One of these research groups, at the University of Utah, has been investigating the role of molecular receptors in muscle pain and fatigue, and their most recent report describes their efforts to determine differences in activity in the genes of ME/CFS and fibromyalgia patients before and after moderate exercise. The study included 48 patients with ME/CFS and fibromyalgia, 18 patients with fibromyalgia alone, and 49 healthy controls, and the genes examined were involved in signalling and modulating sensory fatigue and muscle pain. All participants underwent moderate exercise (one 25-minute session on a combined arm-leg cycle ergometer) and had blood samples taken.
In the healthy people and patients with fibromyalgia alone, there were no gene expression changes following exercise. However, in 71% of ME/CFS patients, moderate exercise increased the activity of most sensory and adrenergic receptor genes and one cytokine gene for 48 hours. These post-exercise increases correlated with measurements of fatigue and pain. In the remaining patients (who were more likely to have a history of orthostatic intolerance), genes were not altered apart from adrenergic a-2A receptor transcription, which was decreased at all time-points after exercise.

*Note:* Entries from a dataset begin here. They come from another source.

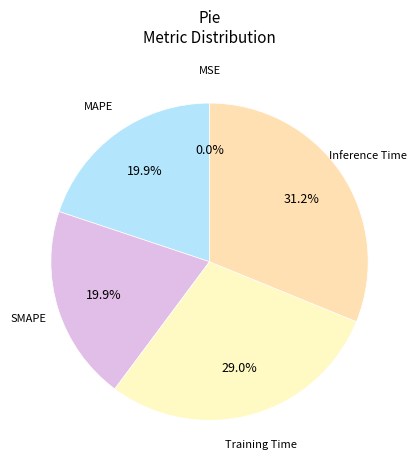

Is there a majority slice in this chart?

No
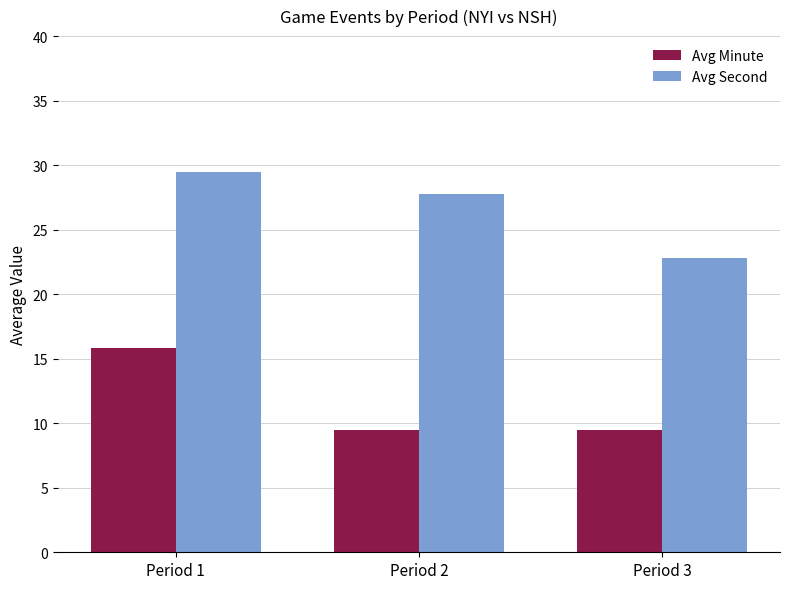

What is the sum of the Avg Minute values at Period 1 and Period 2?

25.3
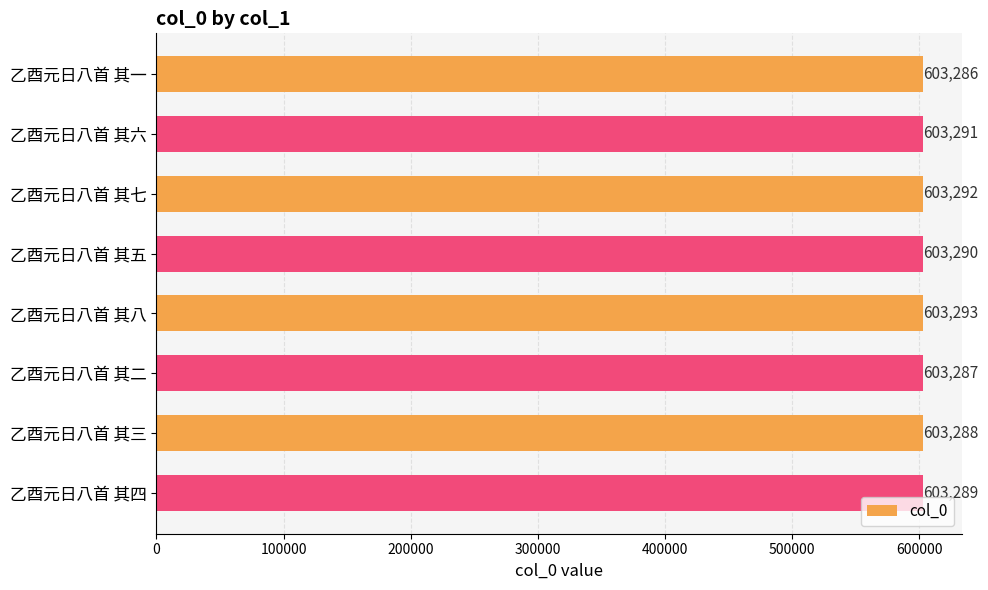

How many data points are less than 603290?

4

The fact that even moderate exercise led to increased expression of certain sensory ion channel, adrenergic and immune genes in a majority of ME/CFS patients brings an exercise-related “biomarker” for the illness closer. As the authors say, the post-exercise expression of four specific genes identified in their study meets published criteria (accuracy 0.80) for a “very good to excellent diagnostic tool”.
Reference: Gene expression alterations at baseline and following moderate exercise in patients with Chronic Fatigue Syndrome and Fibromyalgia Syndrome. Light AR et al. J Intern Med 2012 Jan; 271(1): 64-81.